Sonra başkasının tekâsülünden görenek fırsat bulup ve hücum edip belini kırar. Siz de, عَلَى اللّٰهِ لَا غَيْرِه فَلْيَتَوَكَّلِ الْمُتَوَكِّلُونَ olan hısn-ı hasîni himmete melce ediniz.
Sonra da acz ve nefsin itimadsızlığından neşet eden tefviz ve işi birbirine bırakmak olan düşman-ı gaddar gelir. Himmetin elini tutup oturtturur. Siz de, لاَ يَضُرُّكُمْ مَنْ ضَلَّ اِذَا اهْتَدَيْتُمْ olan hakikat-i şahikayı üzerine çıkarınız. Tâ o düşmanın eli, o himmetin dâmenine yetişmesin.
Sonra Allah’ın vazifesine müdahale etmek olan dinsiz düşman gelir, himmetin yüzünü tokatlar, gözünü kör eder. Siz de, اِسْتَقِمْ كَمَٓا اُمِرْتَ * وَلاَ تَتَاَمَّرْ عَلٰى سَيِّدِكَ olan kâr-âşina, vazife-şinas olan hakikatı gönderiniz. Tâ onun haddini bildirsin.

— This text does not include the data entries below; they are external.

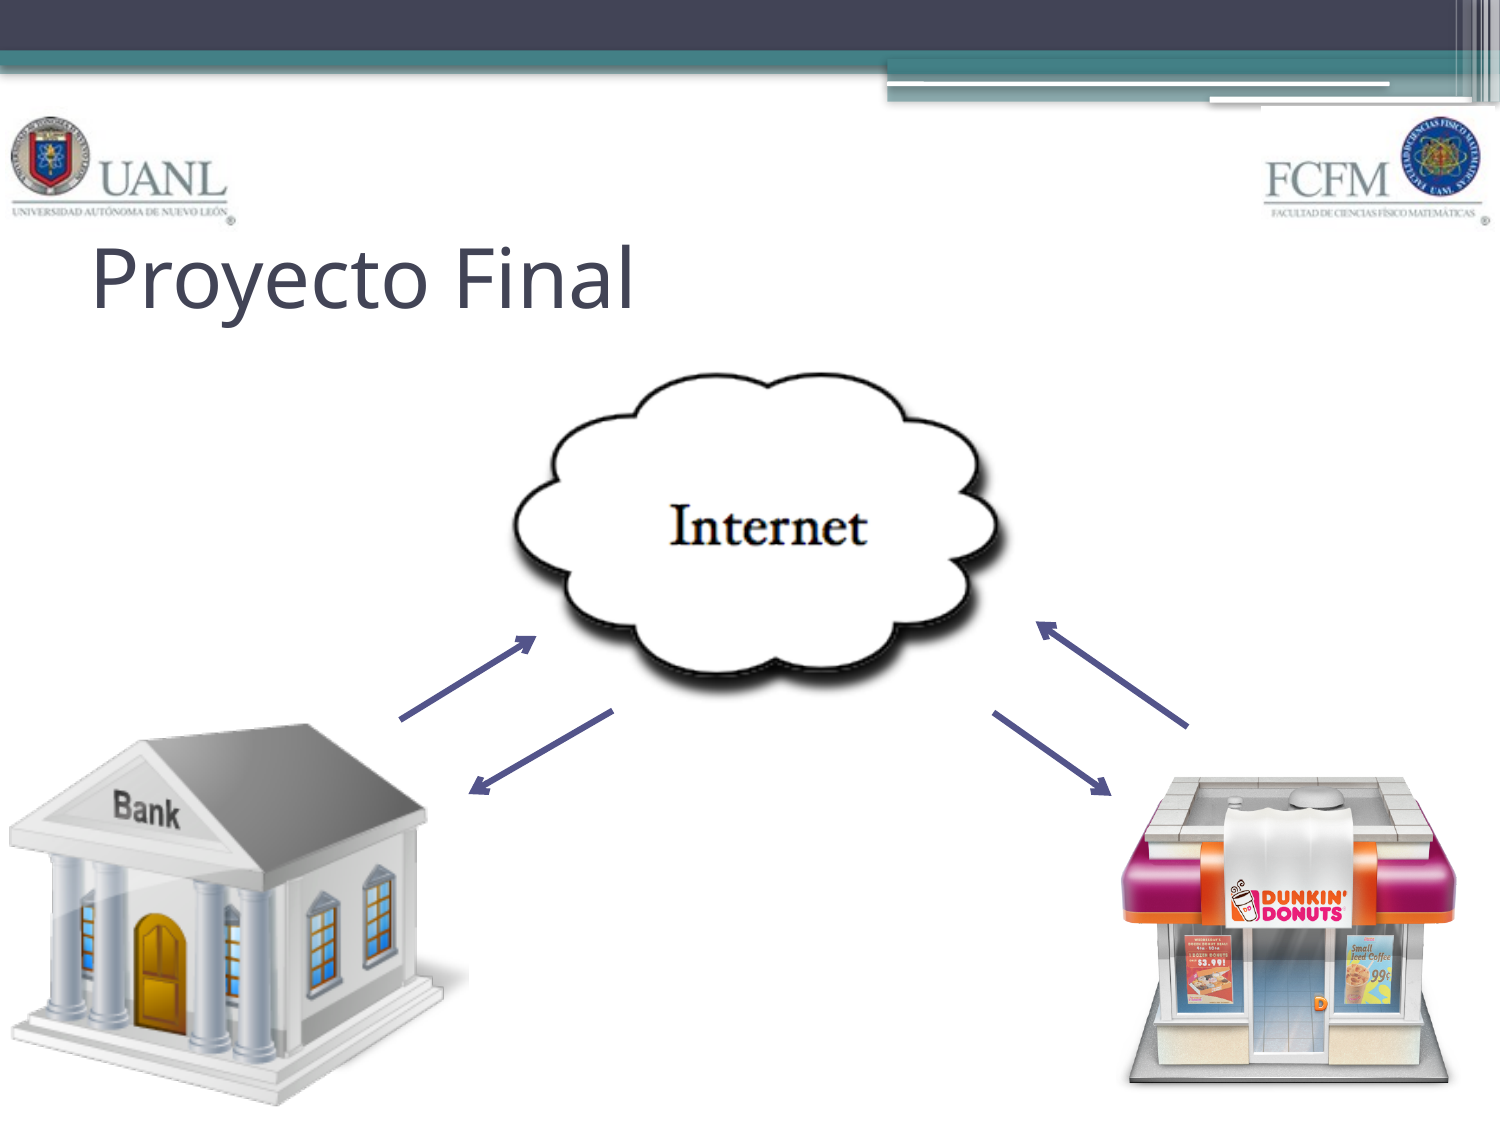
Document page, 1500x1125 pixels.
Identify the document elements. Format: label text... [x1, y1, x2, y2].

title Proyecto Final [75, 187, 1425, 363]
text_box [1035, 621, 1188, 728]
picture [8, 341, 1075, 1125]
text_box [399, 635, 537, 721]
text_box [993, 712, 1112, 797]
picture [1261, 106, 1495, 232]
picture [1115, 757, 1462, 1103]
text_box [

Sonra umum meşakkatin anası ve umum rezaletin yuvası olan meylü’r-rahat gelir. Himmeti kaydeder, zindan-ı sefalete atar. Siz de, لَيْسَ لِلاِنْسَانِ اِلاَّ مَا سَعٰى olan mücahid-i âlicenabı o cellâd-ı sehhara gönderiniz. Evet, size meşakkatta büyük rahat var. Zira fıtratı müteheyyic olan insanın rahatı yalnız sa’y ve cidaldedir.